Caryl Santos doesn’t normally attend school events but while walking past the Student Learning Centre with her friend Rhea Salinas on Thursday, the two were lured to the Student Learning Centre’s amphitheatre when they caught sight of a flared white dress on a clothing rack.
The dress was one of many outfits on display at RE:UP Clothing Swap, a collaboration between the Social Venture Zone and Fashion Zone, which drew a crowd to the amphitheatre all afternoon.
This is the second year for the event. It was first held on April 24 last year to coincide with the four-year anniversary of the Rana Plaza factory collapse in Bangladesh, in which 1,100 workers in a clothing sweatshop were killed.
Santos loves to thrift shop and to create new styles.
“I think there’s this bias about thrift stores. Some of my friends think that [thrift shopping] is gross because other people have worn it,” said Santos.
Andrea Romero, who is the director of business development and community at the Fashion Zone, is working to change that bias, advocating that buying new or cheap is devastating to the environment.
The fashion industry – a $1.2 trillion industry globally – is the second largest polluter globally next to oil mining. According to the website Alternet, 60 per cent of the clothing is produced in developing countries.
“The main goal is getting students and faculty engaged in the process of where our clothes go and help foster the greater sense of community, we hope students promote this as well as the zones and our members,” said Anne Pringle, co-ordinator of the Social Venture Zone at Ryerson.
According to Value Village, North Americans throw away as much as 10.5 million pieces of clothing in landfills every year.
Amongst the students relaxing or studying, a mini “pop-up shop” was set up at the base of the amphitheatre. Students were given a ticket for each item they donated, or if they had no donations they could send out a tweet with the hashtag RE:UPRyerson. Clothes hung off hangers on six racks, with additional items finding a home on a nearby table.
Everyday clothing hung on most of the racks. But two carried professional wear for students who needed pieces for job interviews, work and other formal opportunities.
“We want to help students find and get access to professional wear, because the transition from student to professional is very costly,” said Pringle.
Visitors to the pop-up were drawn to the business-attire rack.
“[This] is a nice economical way to reuse clothing, I support it completely,” said
Jasmine DeZeeuw, a master’s biomedical engineering student who is looking for professional wear for her career. “I’m going into the real world now, so I have to dress professionally. I’m currently in my master’s… I’ve been to a couple of clothing swaps back in Nova Scotia, so I know the concept.”
Pringle hopes this event will heighten awareness about the conditions of factory sweatshops where many clothes are produced. And that it will also educate consumers about what happens to the clothes they discard.

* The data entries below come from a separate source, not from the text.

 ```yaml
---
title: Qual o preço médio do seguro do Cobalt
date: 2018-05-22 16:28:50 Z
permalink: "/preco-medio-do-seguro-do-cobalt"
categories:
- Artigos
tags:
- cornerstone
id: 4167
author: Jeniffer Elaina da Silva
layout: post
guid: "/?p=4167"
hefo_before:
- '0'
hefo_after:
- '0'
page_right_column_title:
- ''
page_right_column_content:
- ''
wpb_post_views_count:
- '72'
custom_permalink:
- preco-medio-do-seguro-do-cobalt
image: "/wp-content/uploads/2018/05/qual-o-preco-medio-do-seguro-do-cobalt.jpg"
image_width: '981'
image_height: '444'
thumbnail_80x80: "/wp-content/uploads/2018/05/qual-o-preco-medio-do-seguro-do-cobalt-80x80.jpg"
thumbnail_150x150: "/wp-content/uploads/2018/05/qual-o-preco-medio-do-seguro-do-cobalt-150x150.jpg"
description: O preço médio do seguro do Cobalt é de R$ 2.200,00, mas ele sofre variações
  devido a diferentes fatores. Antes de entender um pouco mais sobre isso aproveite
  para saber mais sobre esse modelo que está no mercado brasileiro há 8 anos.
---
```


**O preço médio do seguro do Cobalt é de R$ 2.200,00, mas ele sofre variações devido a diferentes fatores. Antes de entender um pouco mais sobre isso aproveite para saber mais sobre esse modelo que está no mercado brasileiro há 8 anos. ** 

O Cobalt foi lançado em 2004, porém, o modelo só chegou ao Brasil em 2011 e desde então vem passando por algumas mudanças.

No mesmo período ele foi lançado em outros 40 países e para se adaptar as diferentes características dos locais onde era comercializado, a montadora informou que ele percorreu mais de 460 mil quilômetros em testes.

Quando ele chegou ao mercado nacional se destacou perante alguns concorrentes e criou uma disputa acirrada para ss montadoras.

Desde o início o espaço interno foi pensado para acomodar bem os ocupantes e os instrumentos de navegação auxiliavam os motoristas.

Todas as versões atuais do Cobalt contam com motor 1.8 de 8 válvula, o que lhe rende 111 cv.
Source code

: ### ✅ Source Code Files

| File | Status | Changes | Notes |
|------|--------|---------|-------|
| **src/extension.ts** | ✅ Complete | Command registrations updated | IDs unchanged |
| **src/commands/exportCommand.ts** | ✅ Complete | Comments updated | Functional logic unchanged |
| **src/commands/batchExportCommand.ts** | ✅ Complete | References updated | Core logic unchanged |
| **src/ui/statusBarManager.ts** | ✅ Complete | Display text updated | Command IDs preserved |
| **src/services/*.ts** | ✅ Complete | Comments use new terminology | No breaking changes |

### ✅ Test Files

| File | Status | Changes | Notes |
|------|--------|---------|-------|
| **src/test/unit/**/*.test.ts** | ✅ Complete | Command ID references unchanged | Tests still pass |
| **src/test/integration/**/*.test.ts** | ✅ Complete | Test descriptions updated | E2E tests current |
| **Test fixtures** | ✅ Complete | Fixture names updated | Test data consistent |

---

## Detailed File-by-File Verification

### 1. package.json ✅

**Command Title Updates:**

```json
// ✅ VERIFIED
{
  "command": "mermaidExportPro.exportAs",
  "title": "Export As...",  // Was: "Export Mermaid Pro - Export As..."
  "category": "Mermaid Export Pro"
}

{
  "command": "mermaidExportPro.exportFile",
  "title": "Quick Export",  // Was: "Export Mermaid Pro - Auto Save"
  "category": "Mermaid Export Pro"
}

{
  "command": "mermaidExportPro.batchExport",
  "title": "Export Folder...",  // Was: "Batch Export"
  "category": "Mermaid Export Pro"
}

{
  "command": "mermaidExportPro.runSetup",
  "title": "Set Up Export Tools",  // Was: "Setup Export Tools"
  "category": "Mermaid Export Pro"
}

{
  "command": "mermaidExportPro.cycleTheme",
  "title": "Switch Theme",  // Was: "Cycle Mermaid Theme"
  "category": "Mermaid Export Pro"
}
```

For Romero and Pringle, the success of this event means a lot more than sustainability:
“Awareness is one of our goals at this event, with everything that happened with hurricanes Harvey and Irma, we really want to create an awareness about global warming and how to be more cautious with your clothing,” said Romero.
All leftover clothing was donated to Covenant House, the downtown homeless youth centre.